Тарасов смущенно улыбался и молчал. Он забыл не только, как называется предмет, который ему показывали, но и слово, объясняющее причину молчания.
— Забыл? — наводяще спрашивала Лена.
— Забыл, — кивал он головой, — Забыл, забыл, забыл… — повторял он, стараясь удержать в памяти ускользающее слово.
— Ложечка? — спрашивала Лена.
— Ложечка, — с удовольствием подтверждал Тарасов.
— Какая? — добивалась Лена.
Тарасов напрягал память, стараясь какими-то ассоциациями добраться до нужного слова, но оно не приходило.

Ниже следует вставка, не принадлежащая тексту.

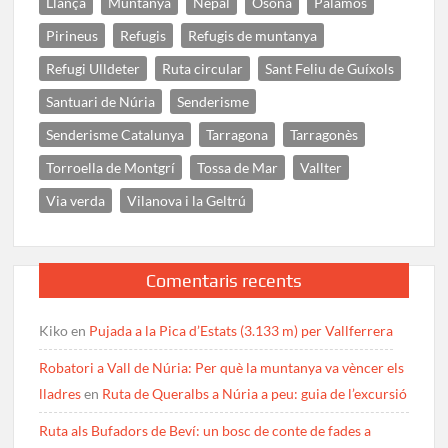
Llançà
Muntanya
Nepal
Osona
Palamós
Pirineus
Refugis
Refugis de muntanya
Refugi Ulldeter
Ruta circular
Sant Feliu de Guíxols
Santuari de Núria
Senderisme
Senderisme Catalunya
Tarragona
Tarragonès
Torroella de Montgrí
Tossa de Mar
Vallter
Via verda
Vilanova i la Geltrú
Comentaris recents
Kiko
en
Pujada a la Pica d’Estats (3.133 m) per Vallferrera
Robatori a Vall de Núria: Per què la muntanya va vèncer els
lladres
en
Ruta de Queralbs a Núria a peu: guia de l’excursió
Ruta als Bufadors de Beví: un bosc de conte de fades a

— Почему ты не отвечаешь? — спрашивала Лена, чтобы добиться хотя бы только что возвращенного памяти слова «забыл», но он уже, очевидно, опять его потерял.
— Я спрашиваю, почему ты не отвечаешь? — настаивала Лена.
Тарасов снова напрягался и вдруг, светло улыбнувшись, даже немного приподнявшись в кресле, громко крикнул:
— Забыл!
— Ах, забыл! — рассмеялась довольная Лена. — Скажите, пожалуйста, какой забывчивый. А ты больше не забывай. Ложечка-то все-таки какая?
— Забыл.
— А ты вспомни. Я утром тебе говорила.
— Чайная!.. — вдруг снова выкрикивал Тарасов. — Чайная, чайная, чайная… — и, устало опустившись в кресло, он тихо твердил оба слова подряд: — Чайная ложечка… Чайная ложечка…
С каждым днем Тарасов усваивал все больше и больше «новых» слов. Постепенно овладевая речью, он доставлял Лене гордую радость матери, слушающей уже не первый лепет младенца, а ритмическую речь подрастающего ребенка.